In this Capitol Report:
What’s The Latest on Vaccine Mandates & How Should Employers Respond?
The Colorado Chamber of Commerce this week hosted a webinar with a special guest from the U.S. Chamber to answer all of your questions about the status of the federal vaccination mandates, court proceedings, and steps employers should be taking now to prepare.
Marc Freedman, Vice President of Workplace Policy, Employment Policy Division for the U.S. Chamber of Commerce, emphasized that even though the federal mandate has been temporarily stalled in the courts, businesses should still be prepared in the event that the regulations come back into play.

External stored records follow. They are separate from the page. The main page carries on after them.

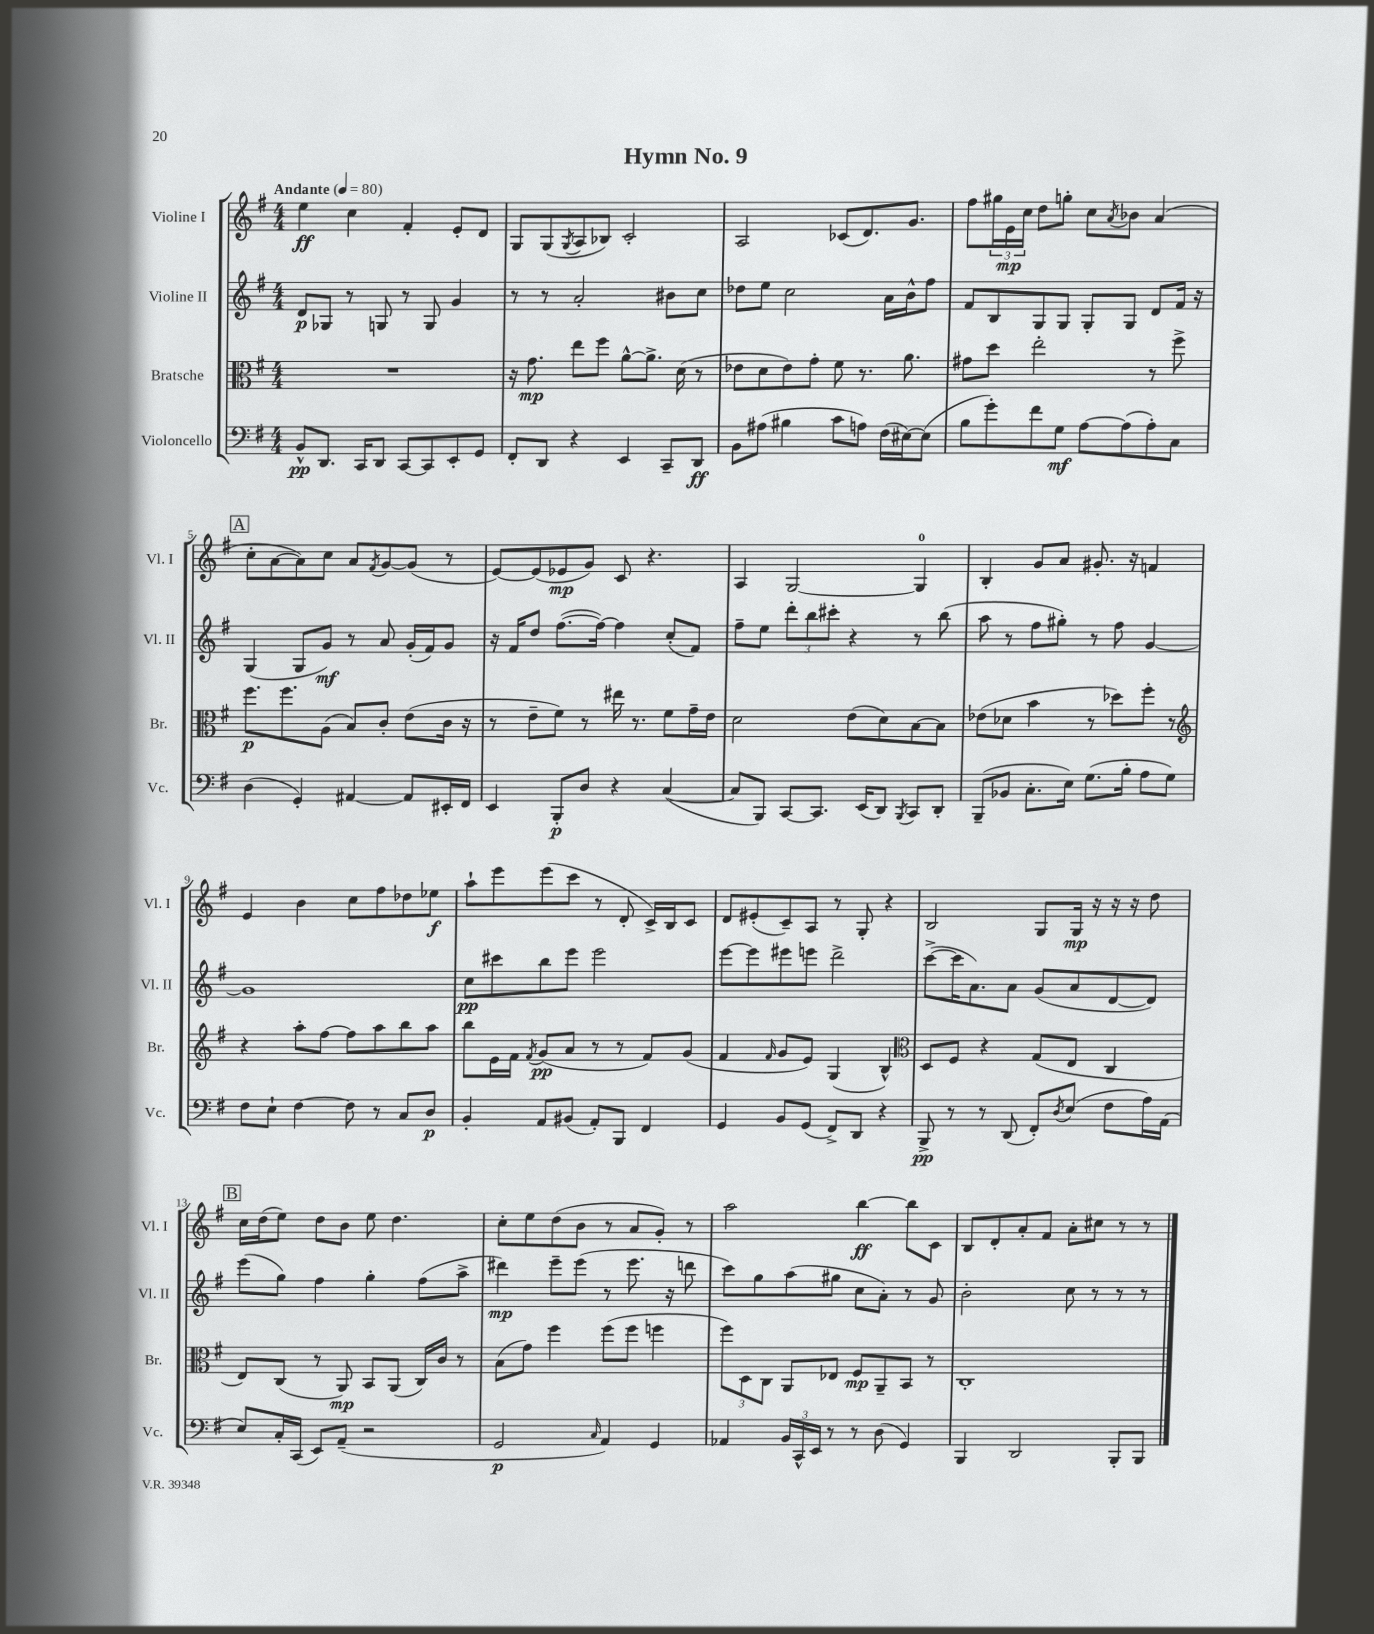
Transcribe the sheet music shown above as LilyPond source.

\header { title = "Hymn No. 9" }
<<
\new StaffGroup <<
\new Staff = "s0" \with { instrumentName = "Violine I" shortInstrumentName = "Vl. I" } {
    \clef treble \key g \major \numericTimeSignature \time 4/4 \tempo "Andante" 4 = 80
    e''4\ff c''4 fis'4-. e'8-. d'8 |
    g8 g8( \acciaccatura { g8 } a8 bes8) c'2-. |
    a2 ces'8( d'8.) g'8. |
    fis''8 \tuplet 3/2 { gis''16 e'16\mp c''16 } d''8 g''8-. c''8 \acciaccatura { a'8 } bes'8 a'4( |
    \mark \markup { \box "A" } c''8-. a'8~ a'8) c''8 a'8 \acciaccatura { fis'8 } g'8~ g'8( r8 |
    e'8~) e'8( ees'8\mp g'8) c'8 r4. |
    a4 g2~ g4-0 |
    b4-. g'8 a'8 gis'8.-. r16 f'4 |
    e'4 b'4 c''8 fis''8 des''8 ees''8\f |
    a''8-! e'''8 e'''8( c'''8 r8 d'8-. c'16->) b16 c'8 |
    d'8 eis'8-.( c'8--) a8 r8 g8-. r4 |
    b2 g8 g16\mp r16 r16 r16 d''8 |
    \mark \markup { \box "B" } c''16 d''16( e''8) d''8 b'8 e''8 d''4. |
    c''8-. e''8 d''8( b'8 r8 a'8 g'8-.) r8 |
    a''2 b''4~\ff b''8 c'8 |
    b8 d'8-. a'8-. fis'8 a'8-. cis''8 r8 r8 \bar "|." |
}
\new Staff = "s1" \with { instrumentName = "Violine II" shortInstrumentName = "Vl. II" } {
    \clef treble \key g \major \numericTimeSignature \time 4/4
    d'8\p ges8 r8 g8 r8 g8 g'4 |
    r8 r8 a'2-. bis'8 c''8 |
    des''8 e''8 c''2 a'16 b'16-^ fis''8 |
    fis'8 b8 g8 g8 g8-. g8 d'8 fis'16 r16 |
    \mark \markup { \box "A" } g4( g8 g'8\mf) r8 a'8 g'16-.( fis'16) g'8 |
    r16 fis'16 d''8 fis''8.~( fis''16~) fis''4 c''8-.( fis'8) |
    fis''8-- e''8 \tuplet 3/2 { d'''8-. b''8 cis'''8-. } r4 r8 b''8( |
    a''8 r8 fis''8 gis''8-.) r8 fis''8 g'4~ |
    g'1 |
    c''8\pp cis'''8 b''8 e'''8 e'''2 |
    e'''8~ e'''8 eis'''8 e'''8 d'''2-> |
    c'''8~->( c'''16 a'8.) a'8 g'8( a'8 d'8~ d'8) |
    \mark \markup { \box "B" } e'''8( g''8) fis''4 g''4-. fis''8( a''8-> |
    dis'''4\mp) e'''8-- e'''8( r8 e'''8. r16 d'''8 |
    c'''8) g''8 a''8( gis''8 c''8 a'8-.) r8 g'8 |
    b'2-. c''8 r8 r8 r8 \bar "|." |
}
\new Staff = "s2" \with { instrumentName = "Bratsche" shortInstrumentName = "Br." } {
    \clef alto \key g \major \numericTimeSignature \time 4/4
    R1 |
    r16 g'8.\mp e''8 fis''8 a'8~-^ a'8.-> d'16( r8 |
    ees'8 d'8 ees'8) g'8-. fis'8 r8. a'8. |
    gis'8 d''8 e''2-. r8 fis''8-> |
    \mark \markup { \box "A" } fis''8.\p fis''8. a8( b8) c'8-. e'8( c'16 r16 |
    r8 e'8-- fis'8) r8 eis''16 r8. fis'8 g'16-- e'16 |
    d'2 e'8( d'8) b8~ b8 |
    ees'8( des'8 b'4 r8 des''8) fis''8-. r8 |
    \clef treble r4 a''8-. fis''8~ fis''8 a''8 b''8 a''8 |
    b''8 e'16 fis'16 \acciaccatura { fis'8 } g'8\pp( a'8 r8 r8 fis'8) g'8( |
    fis'4 \grace { fis'16 } g'8 e'8) g4( b4-^) |
    \clef alto d8 fis8 r4 g8( e8 c4 |
    \mark \markup { \box "B" } e8) c8( r8 a,8\mp) b,8 a,8( c16) c'16 r8 |
    b8( g'8) fis''4 fis''8( fis''8 f''4 |
    \tuplet 3/2 { fis''8) d8 c8 } a,8 ees8 fis8\mp a,8-- b,8 r8 |
    c1-. \bar "|." |
}
\new Staff = "s3" \with { instrumentName = "Violoncello" shortInstrumentName = "Vc." } {
    \clef bass \key g \major \numericTimeSignature \time 4/4
    b,8-^\pp d,8. c,16 d,8 c,8~ c,8 e,8-. g,8 |
    fis,8-. d,8 r4 e,4 c,8-- d,8\ff |
    b,8 ais8( bis4 c'8 a8) fis16( eis16~) eis8( |
    b8 g'8-.) fis'8 g8\mf a8~ a8( a8-.) c8 |
    \mark \markup { \box "A" } d4( g,4-.) ais,4~ ais,8 eis,16-. fis,16 |
    e,4 b,,8-.\p d8 r4 c4~( |
    c8 b,,8) c,8~ c,8. e,16( d,8) \acciaccatura { b,,8 } c,8 d,8-. |
    b,,8--( bes,8 c8.-. e16) g8.( b16-. a8 g8) |
    fis8 e8-! fis4~ fis8 r8 c8 d8\p |
    b,4-. a,8 bis,8( a,8-.) b,,8 fis,4 |
    g,4 b,8 g,8( fis,8->) d,8 r4 |
    b,,8->\pp r8 r8 d,8( fis,8-.) \acciaccatura { d8 } e8( fis8 a16) a,16( |
    \mark \markup { \box "B" } e8) c16-. c,16( e,8) a,8--( r2 |
    g,2\p \grace { c16 } a,4) g,4 |
    aes,4 \tuplet 3/2 { b,16 c,16-^ e,16 } r8 r8 d8( g,4) |
    b,,4 d,2 b,,8-. b,,8 \bar "|." |
}
>>
>>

Key points of the discussion are below, and you can watch the webinar in its entirety here.
What are the details and requirements of the federal vaccination mandates?
The details of the mandate were released by the Biden administration last month, which comes in the form of two separate rules from the federal Occupational Safety and Health Administration (OSHA) and the Centers for Medicare and Medicaid Services (CMS).
Under the rules, businesses with 100 or more employees must ensure that their employees are fully vaccinated or test for COVID-19 on a weekly basis.
- Part-time employees are included in this threshold.
- Independent contractors are not included.
- Remote workers are included in the 100 employee threshold, however they are not required to be vaccinated as long as they are 100% remote and do not come in contact with other employees or customers.
- Employers can required employees to cover the cost of weekly COVID-19 tests. Tests can be performed off-site, but they must be observed (not at-home tests).
Employees have a deadline of January 4th, 2022 to be fully vaccinated, and at this time, that does not include the COVID-19 booster shots. Additional information on the mandates can be found in our previous Capitol Report article here.
What types of penalties can employers face for not complying?
When the mandate was first announced, OSHA set the penalties at $14,000 per violation – however it is unclear what qualifies as a “violation” and whether that applies per incident/employee or as a whole.
However, in the Biden Administration’s “Build Back Better” budget proposal currently under consideration by Congress, those OSHA penalties would increase significantly – at $70,000 per violation, with penalties in other categories increasing up to $700,000.
Has this mandate been overturned by the Courts?
After the mandate was announced, an array of legal challenges were brought across the nation by employer groups and attorneys general. The first decision occurred in the 5th Circuit which stayed the regulation, meaning the rule is paused and cannot go into effect while the rest of the litigation is taking place.
The 6th Circuit will review the 5th Circuits decision, however, legal observers believe this case will ultimately end up before the U.S. Supreme Court.
What does this mean for employers?
It’s prudent that employers be prepared in case the mandate comes back into effect and put themselves in a position to be in compliance with the rules. Steps that can be taken are:
- Surveying employees to determine who is and isn’t vaccinated – and ensuring all unvaccinated employees are masked in the workplace.
- Develop a written program to have in place in the event that the mandate is upheld.
- Determine how to prepare for the volume of employee requests for religious accommodations to the mandate. This issue is covered by the EEOC which has a helpful FAQ page on the issue.
It should also be noted that currently, there is nothing preventing employers from putting in place their vaccination requirements, regardless of the federal mandate. In the absence of the OSHA rule, businesses can still craft their own policies on vaccinations, paid leave, recovery and testing.